Pictured people or hands with joints
-.-.-
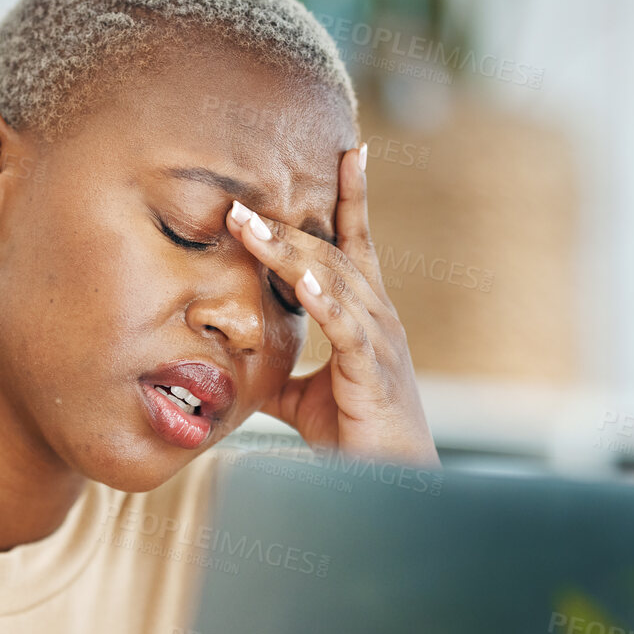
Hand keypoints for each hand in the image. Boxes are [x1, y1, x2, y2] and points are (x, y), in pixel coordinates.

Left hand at [224, 146, 438, 469]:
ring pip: (333, 280)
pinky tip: (300, 280)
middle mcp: (378, 317)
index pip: (357, 244)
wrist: (392, 484)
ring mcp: (379, 341)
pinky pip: (347, 328)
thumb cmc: (356, 437)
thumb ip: (278, 372)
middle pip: (331, 253)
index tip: (350, 150)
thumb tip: (241, 364)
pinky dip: (324, 300)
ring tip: (250, 226)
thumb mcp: (305, 397)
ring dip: (289, 251)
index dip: (352, 197)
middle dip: (285, 224)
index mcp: (366, 315)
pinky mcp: (372, 372)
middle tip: (240, 202)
-.-.-
__What you need to do__. Retype exactly the lines from the one containing "pinky pip: (347, 328)" through the end of the data. Add nothing.

__Exercise response__.
pinky pip: (347, 328)
thumb cmc: (356, 437)
thumb ip: (278, 372)
middle pip: (331, 253)
index tip: (350, 150)
thumb tip: (241, 364)
pinky dip: (324, 300)
ring tip: (250, 226)
thumb mcp: (305, 397)
ring dip: (289, 251)
index dip: (352, 197)
middle dip: (285, 224)
index mcp: (366, 315)
pinky mcp: (372, 372)
middle tip: (240, 202)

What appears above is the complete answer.